È il 2010 quando il graffiti artist Banksy presenta al Festival di Berlino il suo Exit Through the Gift Shop. Presenta per modo di dire, visto che l’artista non si è mai mostrato al pubblico e che nel film appare incappucciato, con la voce volutamente distorta. Il “suo”, ammesso che si tratti di una persona sola, dato abbastanza implausibile, è un finto documentario e insieme una ricognizione “dall’interno” nel mondo della street art. L’operazione è mediata dal protagonista Thierry Guetta, sedicente cugino del francese Space Invader, creatore di mosaici urbani che ricalcano l’immaginario dell’omonimo videogame. Ma compare anche Shepard Fairey, più noto come l’autore del ritratto di Barack Obama che finirà riprodotto ovunque. Il film si risolve in un gioco ambiguo, in una beffarda illusione che riflette sui paradossi del mondo artistico e registra la dimensione illegale, vandalistica del suo gesto e l’adrenalina che l’accompagna.
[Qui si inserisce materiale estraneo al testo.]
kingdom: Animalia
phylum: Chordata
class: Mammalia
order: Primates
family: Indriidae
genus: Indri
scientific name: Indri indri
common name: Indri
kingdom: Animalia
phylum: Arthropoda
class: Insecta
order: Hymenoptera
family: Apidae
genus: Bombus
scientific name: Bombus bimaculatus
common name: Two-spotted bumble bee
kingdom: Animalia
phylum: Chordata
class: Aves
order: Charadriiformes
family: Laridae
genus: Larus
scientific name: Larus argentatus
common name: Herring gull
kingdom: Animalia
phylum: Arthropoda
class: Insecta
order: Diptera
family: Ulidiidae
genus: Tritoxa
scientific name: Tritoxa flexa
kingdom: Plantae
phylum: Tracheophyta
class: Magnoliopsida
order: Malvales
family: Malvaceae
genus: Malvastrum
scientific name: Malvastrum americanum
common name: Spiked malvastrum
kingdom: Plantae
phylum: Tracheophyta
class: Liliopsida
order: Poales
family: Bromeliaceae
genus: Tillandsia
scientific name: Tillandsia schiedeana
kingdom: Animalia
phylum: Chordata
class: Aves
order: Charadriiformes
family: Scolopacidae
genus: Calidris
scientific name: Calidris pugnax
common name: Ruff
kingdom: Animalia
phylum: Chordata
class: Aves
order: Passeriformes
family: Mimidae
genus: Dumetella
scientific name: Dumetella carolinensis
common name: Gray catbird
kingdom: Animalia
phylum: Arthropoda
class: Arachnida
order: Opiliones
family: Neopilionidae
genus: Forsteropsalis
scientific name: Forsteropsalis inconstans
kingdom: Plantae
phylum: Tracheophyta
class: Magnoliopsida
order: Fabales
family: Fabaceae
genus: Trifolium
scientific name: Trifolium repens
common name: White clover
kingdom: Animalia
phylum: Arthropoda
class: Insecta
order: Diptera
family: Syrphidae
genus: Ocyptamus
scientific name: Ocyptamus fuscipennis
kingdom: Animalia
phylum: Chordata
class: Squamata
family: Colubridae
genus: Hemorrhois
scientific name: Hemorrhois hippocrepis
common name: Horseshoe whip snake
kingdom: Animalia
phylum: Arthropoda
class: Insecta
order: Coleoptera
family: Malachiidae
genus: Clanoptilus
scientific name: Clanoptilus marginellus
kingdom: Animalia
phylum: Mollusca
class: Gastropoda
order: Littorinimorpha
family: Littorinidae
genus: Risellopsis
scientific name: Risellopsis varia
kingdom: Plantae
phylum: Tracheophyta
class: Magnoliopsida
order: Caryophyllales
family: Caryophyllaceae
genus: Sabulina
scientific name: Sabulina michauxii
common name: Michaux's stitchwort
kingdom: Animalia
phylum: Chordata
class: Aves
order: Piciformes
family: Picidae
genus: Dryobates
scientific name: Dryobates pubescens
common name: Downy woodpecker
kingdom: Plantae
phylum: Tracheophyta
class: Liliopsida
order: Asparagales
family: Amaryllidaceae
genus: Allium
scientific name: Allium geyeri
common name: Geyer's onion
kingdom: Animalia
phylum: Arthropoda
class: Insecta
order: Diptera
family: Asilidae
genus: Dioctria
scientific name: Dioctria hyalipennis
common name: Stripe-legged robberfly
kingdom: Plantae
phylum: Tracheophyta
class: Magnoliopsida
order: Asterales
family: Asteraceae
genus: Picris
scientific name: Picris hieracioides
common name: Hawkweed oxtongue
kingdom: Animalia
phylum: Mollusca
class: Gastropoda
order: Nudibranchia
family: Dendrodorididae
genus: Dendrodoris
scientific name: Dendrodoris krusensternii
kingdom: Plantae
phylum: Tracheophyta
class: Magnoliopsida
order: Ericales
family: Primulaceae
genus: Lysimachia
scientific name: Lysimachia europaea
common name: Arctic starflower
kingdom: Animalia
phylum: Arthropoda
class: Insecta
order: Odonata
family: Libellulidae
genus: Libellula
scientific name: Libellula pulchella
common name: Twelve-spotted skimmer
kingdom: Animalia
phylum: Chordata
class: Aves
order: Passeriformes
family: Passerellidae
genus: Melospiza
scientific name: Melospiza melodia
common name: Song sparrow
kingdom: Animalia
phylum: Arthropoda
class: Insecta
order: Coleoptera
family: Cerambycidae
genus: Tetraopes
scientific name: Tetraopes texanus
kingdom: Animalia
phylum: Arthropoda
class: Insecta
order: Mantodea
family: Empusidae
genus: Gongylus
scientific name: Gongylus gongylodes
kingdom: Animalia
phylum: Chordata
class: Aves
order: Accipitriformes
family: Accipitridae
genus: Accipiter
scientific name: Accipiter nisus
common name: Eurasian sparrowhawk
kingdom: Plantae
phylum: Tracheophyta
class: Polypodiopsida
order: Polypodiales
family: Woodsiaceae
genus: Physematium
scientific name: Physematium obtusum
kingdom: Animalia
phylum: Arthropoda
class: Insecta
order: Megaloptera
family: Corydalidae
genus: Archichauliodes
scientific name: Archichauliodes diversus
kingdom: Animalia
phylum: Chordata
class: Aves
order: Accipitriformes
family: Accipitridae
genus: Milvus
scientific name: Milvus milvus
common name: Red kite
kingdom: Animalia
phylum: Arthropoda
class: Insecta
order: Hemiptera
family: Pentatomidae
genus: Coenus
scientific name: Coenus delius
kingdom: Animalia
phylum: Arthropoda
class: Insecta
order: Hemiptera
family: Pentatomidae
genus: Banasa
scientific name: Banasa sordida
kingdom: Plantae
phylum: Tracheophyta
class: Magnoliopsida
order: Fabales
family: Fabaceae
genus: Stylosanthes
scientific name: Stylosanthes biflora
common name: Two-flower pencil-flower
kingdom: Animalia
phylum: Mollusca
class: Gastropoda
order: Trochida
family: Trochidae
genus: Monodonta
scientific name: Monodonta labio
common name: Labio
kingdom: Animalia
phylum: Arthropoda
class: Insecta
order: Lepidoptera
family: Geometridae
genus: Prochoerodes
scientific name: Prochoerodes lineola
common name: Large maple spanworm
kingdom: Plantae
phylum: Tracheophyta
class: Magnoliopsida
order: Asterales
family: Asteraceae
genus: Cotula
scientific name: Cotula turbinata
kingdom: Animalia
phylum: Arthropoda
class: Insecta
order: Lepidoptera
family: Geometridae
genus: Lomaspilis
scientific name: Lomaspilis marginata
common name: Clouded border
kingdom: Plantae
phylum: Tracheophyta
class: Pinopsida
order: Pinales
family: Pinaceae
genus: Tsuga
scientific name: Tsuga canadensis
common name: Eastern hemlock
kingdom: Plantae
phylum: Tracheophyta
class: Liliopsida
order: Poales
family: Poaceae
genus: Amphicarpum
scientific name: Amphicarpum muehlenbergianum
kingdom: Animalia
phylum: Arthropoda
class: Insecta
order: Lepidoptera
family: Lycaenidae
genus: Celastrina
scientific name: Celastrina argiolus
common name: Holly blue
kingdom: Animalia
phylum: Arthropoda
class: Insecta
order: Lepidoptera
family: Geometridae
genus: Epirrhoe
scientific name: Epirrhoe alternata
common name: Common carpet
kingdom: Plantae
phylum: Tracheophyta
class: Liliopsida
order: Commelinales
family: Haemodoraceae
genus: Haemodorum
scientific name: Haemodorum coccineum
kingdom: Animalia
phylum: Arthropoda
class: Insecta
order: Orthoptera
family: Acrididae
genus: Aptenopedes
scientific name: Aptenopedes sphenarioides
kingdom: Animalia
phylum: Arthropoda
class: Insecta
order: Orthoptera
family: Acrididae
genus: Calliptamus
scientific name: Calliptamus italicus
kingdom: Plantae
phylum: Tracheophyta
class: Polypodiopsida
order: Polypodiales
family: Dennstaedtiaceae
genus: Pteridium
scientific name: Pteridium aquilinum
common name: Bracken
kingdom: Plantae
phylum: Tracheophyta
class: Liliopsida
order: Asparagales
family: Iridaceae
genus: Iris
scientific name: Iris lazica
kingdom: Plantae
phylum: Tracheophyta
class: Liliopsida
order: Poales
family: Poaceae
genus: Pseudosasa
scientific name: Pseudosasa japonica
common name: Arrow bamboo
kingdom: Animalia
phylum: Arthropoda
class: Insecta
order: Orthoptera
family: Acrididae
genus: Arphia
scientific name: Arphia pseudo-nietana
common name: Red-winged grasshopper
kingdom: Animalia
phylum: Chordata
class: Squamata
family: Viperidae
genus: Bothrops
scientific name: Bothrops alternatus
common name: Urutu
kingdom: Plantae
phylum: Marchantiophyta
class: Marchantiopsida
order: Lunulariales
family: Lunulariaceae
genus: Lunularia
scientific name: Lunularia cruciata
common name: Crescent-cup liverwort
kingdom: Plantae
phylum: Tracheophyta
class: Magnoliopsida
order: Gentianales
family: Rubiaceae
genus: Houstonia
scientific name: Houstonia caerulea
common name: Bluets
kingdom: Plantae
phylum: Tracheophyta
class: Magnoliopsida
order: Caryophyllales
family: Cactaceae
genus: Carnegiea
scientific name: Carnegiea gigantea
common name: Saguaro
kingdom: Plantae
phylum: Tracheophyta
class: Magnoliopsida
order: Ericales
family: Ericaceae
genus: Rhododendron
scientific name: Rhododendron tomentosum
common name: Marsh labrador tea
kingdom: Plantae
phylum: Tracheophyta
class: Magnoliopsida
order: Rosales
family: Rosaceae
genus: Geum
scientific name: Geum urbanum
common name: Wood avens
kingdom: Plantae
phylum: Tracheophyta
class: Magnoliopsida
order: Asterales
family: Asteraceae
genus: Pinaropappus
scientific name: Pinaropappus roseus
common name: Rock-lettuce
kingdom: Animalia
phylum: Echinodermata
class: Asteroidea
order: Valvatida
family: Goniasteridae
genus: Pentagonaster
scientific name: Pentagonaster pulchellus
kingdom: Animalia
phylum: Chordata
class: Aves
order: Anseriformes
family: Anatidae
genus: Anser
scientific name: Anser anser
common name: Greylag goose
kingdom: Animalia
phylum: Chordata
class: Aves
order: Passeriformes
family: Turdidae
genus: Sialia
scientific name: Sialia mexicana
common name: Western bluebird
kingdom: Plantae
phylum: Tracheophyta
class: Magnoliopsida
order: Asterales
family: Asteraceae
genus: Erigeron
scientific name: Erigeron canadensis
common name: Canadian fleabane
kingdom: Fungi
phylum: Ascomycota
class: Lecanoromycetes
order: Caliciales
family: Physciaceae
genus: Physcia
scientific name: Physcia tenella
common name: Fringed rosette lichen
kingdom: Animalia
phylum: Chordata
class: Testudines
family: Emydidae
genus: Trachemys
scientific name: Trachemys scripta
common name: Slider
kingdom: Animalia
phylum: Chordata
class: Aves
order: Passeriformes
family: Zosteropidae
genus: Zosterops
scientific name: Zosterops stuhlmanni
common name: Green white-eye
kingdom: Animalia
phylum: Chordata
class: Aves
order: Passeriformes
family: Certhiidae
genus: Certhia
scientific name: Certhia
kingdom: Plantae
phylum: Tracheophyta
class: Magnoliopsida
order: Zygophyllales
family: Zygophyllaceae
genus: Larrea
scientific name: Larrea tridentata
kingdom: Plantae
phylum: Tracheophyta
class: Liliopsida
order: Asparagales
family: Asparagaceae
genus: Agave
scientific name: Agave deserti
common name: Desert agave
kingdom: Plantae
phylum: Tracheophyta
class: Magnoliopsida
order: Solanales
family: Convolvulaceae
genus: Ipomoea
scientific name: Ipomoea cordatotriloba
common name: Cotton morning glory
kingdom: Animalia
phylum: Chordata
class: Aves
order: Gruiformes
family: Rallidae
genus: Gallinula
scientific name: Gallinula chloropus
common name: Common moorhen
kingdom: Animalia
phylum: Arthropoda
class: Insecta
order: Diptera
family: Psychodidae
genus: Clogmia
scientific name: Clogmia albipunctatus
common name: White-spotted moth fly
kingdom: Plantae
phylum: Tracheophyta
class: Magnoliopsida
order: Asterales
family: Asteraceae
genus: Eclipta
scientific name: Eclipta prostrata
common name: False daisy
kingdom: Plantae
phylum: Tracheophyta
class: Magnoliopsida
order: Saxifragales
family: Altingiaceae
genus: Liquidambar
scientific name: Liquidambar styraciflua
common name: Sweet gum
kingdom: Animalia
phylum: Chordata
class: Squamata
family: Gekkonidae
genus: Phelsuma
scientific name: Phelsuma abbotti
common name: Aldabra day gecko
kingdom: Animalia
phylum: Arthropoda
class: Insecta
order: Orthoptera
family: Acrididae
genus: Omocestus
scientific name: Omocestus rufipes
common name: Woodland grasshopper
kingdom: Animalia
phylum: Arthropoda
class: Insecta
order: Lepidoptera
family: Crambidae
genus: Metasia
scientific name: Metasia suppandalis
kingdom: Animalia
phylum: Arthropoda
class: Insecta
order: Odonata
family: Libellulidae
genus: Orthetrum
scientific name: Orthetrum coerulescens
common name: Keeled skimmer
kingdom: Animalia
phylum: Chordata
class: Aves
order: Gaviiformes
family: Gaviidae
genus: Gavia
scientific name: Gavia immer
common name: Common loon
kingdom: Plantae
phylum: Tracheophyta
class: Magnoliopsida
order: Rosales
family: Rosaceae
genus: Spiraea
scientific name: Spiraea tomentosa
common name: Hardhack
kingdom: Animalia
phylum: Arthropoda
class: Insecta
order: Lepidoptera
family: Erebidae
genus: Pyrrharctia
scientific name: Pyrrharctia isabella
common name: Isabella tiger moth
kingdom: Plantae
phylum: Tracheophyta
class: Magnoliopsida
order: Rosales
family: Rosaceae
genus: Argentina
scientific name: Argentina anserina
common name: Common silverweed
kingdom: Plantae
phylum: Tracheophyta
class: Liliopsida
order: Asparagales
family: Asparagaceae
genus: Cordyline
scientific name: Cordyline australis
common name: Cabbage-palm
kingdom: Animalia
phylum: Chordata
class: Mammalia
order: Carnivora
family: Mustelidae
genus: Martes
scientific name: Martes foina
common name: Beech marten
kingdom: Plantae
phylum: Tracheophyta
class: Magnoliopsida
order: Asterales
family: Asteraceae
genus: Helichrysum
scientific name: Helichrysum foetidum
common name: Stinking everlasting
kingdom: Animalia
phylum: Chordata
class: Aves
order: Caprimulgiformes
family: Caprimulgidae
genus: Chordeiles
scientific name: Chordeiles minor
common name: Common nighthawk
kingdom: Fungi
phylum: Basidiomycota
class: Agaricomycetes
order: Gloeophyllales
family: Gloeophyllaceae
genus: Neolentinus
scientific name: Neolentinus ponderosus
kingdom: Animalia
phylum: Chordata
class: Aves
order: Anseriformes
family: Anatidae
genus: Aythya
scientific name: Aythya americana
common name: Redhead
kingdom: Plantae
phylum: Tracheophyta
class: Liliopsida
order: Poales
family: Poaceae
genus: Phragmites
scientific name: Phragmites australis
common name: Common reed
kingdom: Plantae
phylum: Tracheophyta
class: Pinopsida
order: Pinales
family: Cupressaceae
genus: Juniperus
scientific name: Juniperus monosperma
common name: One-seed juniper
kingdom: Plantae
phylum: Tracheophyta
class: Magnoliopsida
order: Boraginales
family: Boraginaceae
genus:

Ma la qualità provocatoria e radicale di Banksy aveva già da tempo colpito e fatto notizia, anche in luoghi molto distanti dalle strade di Bristol, dove l’artista ha mosso i primi passi. Dal 2003 infatti – stesso anno in cui un suo disegno di una coppia romanticamente seduta a un tavolino con addosso caschi da palombaro diventa la cover dell’album Think Thank dei Blur – un individuo camuffato da ispettore Closeau, con barba finta, cappello e impermeabile, aveva dato il via a una serie di incursioni in vari musei del mondo.

Il termine inglese stunts le definisce meglio, come qualcosa tra il colpo autopromozionale, il trucco e l’acrobazia. Lo scopo: affiggere sue opere di protesta alle pareti per innescare un corto circuito logico ed estetico con quelle classiche e contemporanee già esposte. E sancire al tempo stesso l’irruzione fulminea e non autorizzata dell’arte non accademica dentro i templi della conservazione: la Tate Gallery di Londra, il MoMa, il Metropolitan, il Museo di Brooklyn e il Museo di Storia Naturale a New York, perfino il Louvre di Parigi vengono “oltraggiati”, per esempio, da un ritratto di dama con la maschera a gas, una lattina di cibo della multinazionale Tesco, un finto frammento antico che raffigura un carrello della spesa. Tutti con relativa targa esplicativa apposta a fianco.

Banksy - L’arte della ribellione - in sala con Adler da lunedì 24 a mercoledì 26 maggio - mette in fila queste ed altre azioni di guerriglia artistica, toccando solo tangenzialmente il tema dell’anonimato che Banksy e il suo team hanno tenacemente costruito in anni di attività.

Al contrario, il regista Elio España, produttore e documentarista di ambito musicale, fondatore con Tom O’Dell dell’indipendente londinese Spiritlevel, riparte da Bristol, città natale dell’artista (o del collettivo che potrebbe celarsi dietro il suo nome), per fornire le coordinate del clima politico (da Thatcher a Blair) e della scena musicale degli anni in cui Banksy si è formato, quella anche della storica opposizione alla cultura dei rave, e tracciare così un profilo più completo del suo percorso.

La parola spesso torna a Banksy stesso, tramite estratti audio di interviste originali, doppiati dall’attore Mark Olgate, ma soprattutto a Steve Lazarides, fotografo, autista, agente e manager di Banksy per un decennio, fino al 2009. E ai suoi compagni di strada (Risk, Scape Martinez, Alan Ket, Felix FLX Braun, ma prevalemente il collaboratore Ben Eine), che con lui hanno condiviso la cultura underground dei primi anni ’90, sperimentando nell’illegalità, grazie al pioniere John Nation, tra tagging, graffiti, stenciling. Con un occhio alla New York di Basquiat e Keith Haring e ispirando a loro volta una nuova onda di guerriglieri del segno in tutto il mondo.

Il teatrale sabotaggio, nell’ottobre 2018, dell’opera "Girl with a baloon" immediatamente dopo essere stata battuta a Sotheby’s è solo uno dei tanti momenti eclatanti di una carriera furiosamente concentrata nel mettere in discussione l’establishment e il significato dell’arte stessa: aprire varchi a colpi di stencil sul muro che divide Israele e Palestina; concepire il lussuoso "Walled Off Hotel" a Betlemme, per puntare l’attenzione su un conflitto ormai metabolizzato; eludere la sorveglianza di Disneyland per introdurre un tetro Mickey Mouse vestito da prigioniero di Guantanamo; inaugurare nel Somerset Dismaland, il parco divertimenti più cupo del mondo; farsi cacciare da Venezia come pittore amatoriale per contestare l’invito mancato della Biennale e il passaggio delle grandi navi in Laguna; battezzare una barca col nome di un’anarchica (Louise Michel) per destinarla al salvataggio dei migranti nel Mediterraneo.

Attivista, antimilitarista, anticonsumista, abilissimo e mascherato comunicatore sui social, tramite tra l’arte e la (gente della) strada: che sia davvero Banksy l’ultimo dei fuorilegge?